Cops Tried to Become Pen Pals With Chandra Levy Suspect
Updated: 8 hours 19 minutes ago
Hugh Collins
Contributor

AOL News (Oct. 15) -- Police seeking evidence in the slaying of federal government intern Chandra Levy wrote letters to their top suspect under a false name in the hope of extracting a confession, defense attorneys for the man said.

They argued that first-degree murder charges should be dropped against Ingmar Guandique because officers in Washington, D.C., wrote him several letters in the hope he would admit to killing Levy, The Washington Post said. Guandique was in prison on separate charges at the time.

The officers wrote under the alias "Maria Lopez" from 2004 to 2005, the defense said Thursday during a testy pretrial hearing. Guandique never responded to the letters, and it is not clear if he knew who was sending them.

Defense attorney Santha Sonenberg said police violated her client's rights because they contacted him without going through his lawyers.

"This goes to the antics, the shenanigans, the lengths to which they've gone to prosecute Mr. Guandique," Sonenberg said, according to The Miami Herald.

"Clearly the case was not sufficiently strong in the government's mind as to Mr. Guandique," Sonenberg said, according to The Associated Press.

Prosecutors argued that there was nothing wrong with their tactics.

Sonenberg "may not like it, but that doesn't mean it's improper or unethical," Assistant U.S. Attorney Fernando Campoamor-Sanchez said.

D.C. Superior Court Judge Gerald I. Fisher refused to dismiss the charges.

"This case is going forward to trial," the judge said.

Levy, 24, from Modesto, Calif., had just completed an internship at the Federal Bureau of Prisons in Washington when she disappeared May 1, 2001. Her skeletal remains were found a year later in the District of Columbia's Rock Creek Park.
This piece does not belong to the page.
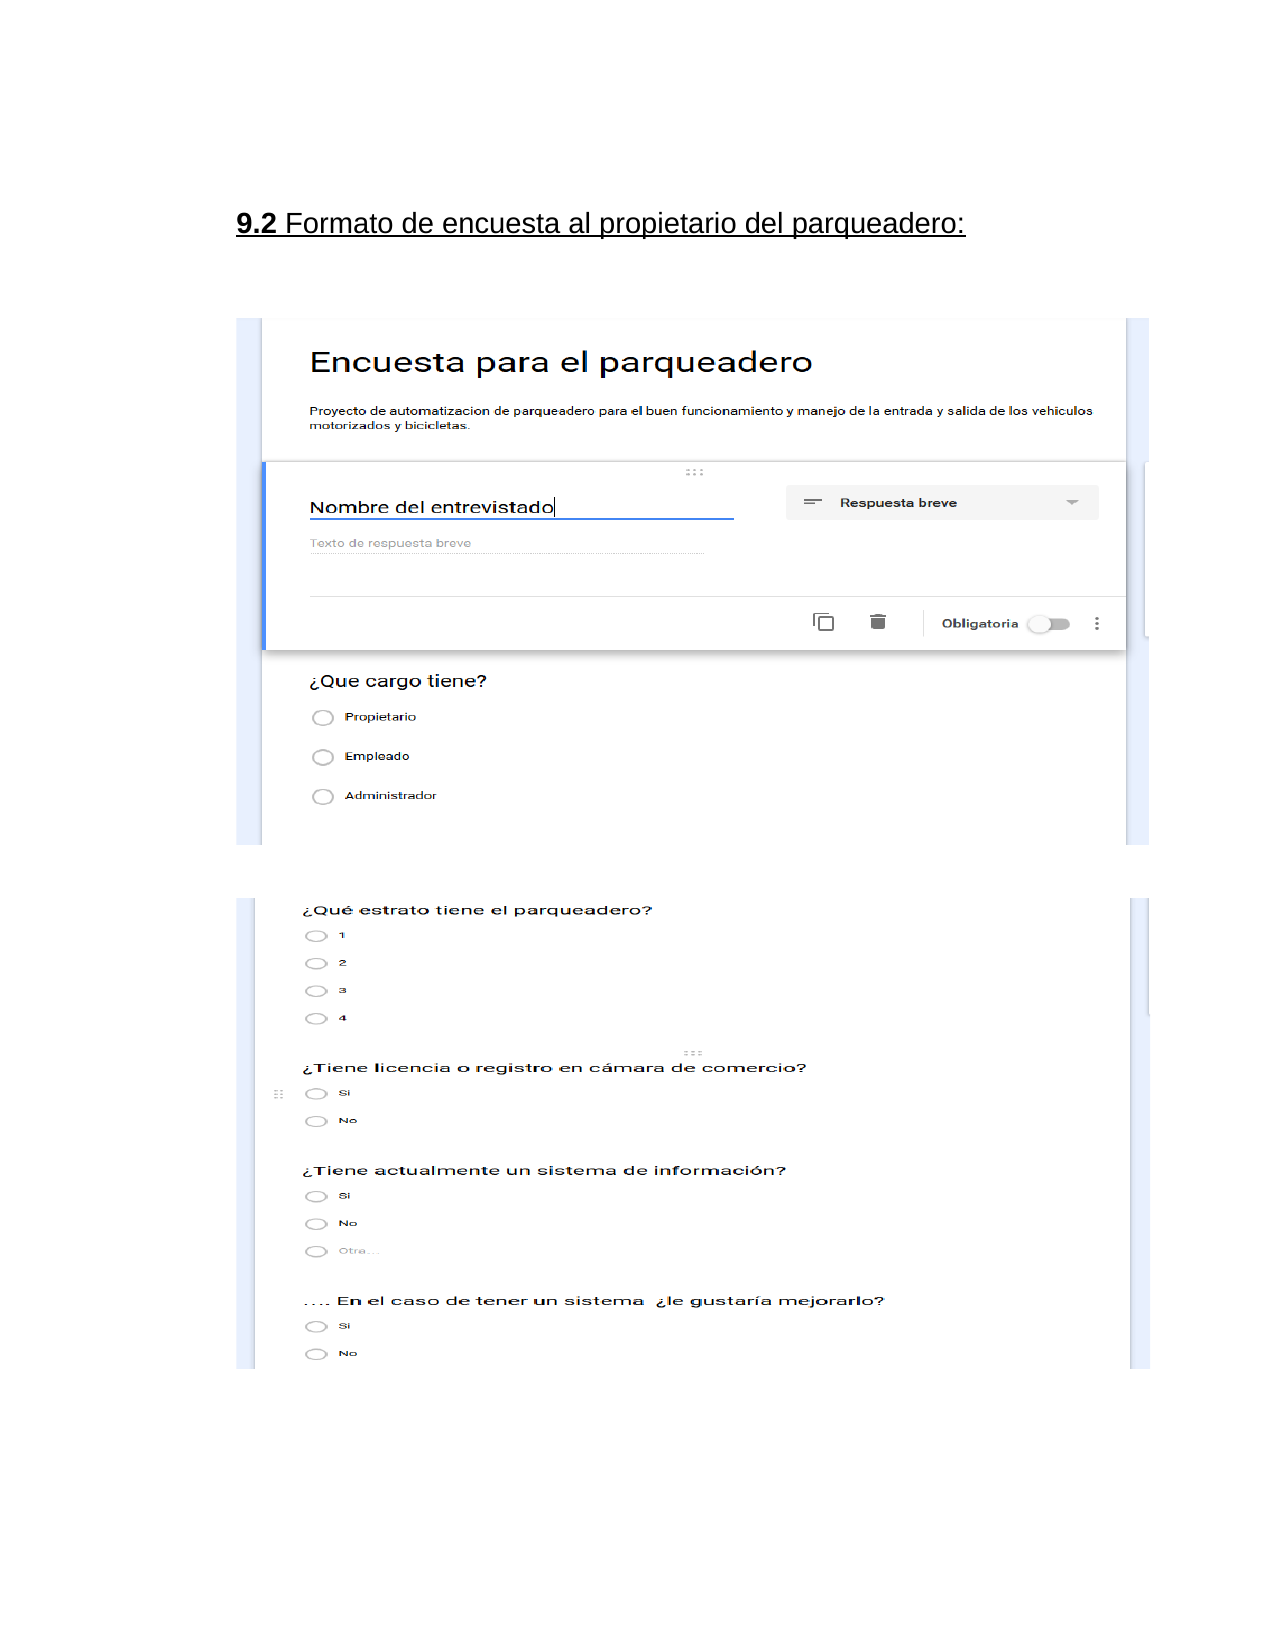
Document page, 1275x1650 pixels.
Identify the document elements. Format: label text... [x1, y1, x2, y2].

The case drew national attention because during the course of the investigation it was revealed that she had been having an affair with a married congressman. Gary Condit, a Democrat from California, was never charged in the case, but the scandal ruined his political career.

Guandique, an illegal immigrant from El Salvador, came to authorities' attention because he was convicted of attacking two women in 2001 in Rock Creek Park. He was serving time in a federal prison for those attacks when he received the letters.

At least two witnesses told police that Guandique had told them about killing a girl in the park, The Associated Press reported.

Guandique was charged in 2009 with Levy's murder. He has pleaded not guilty.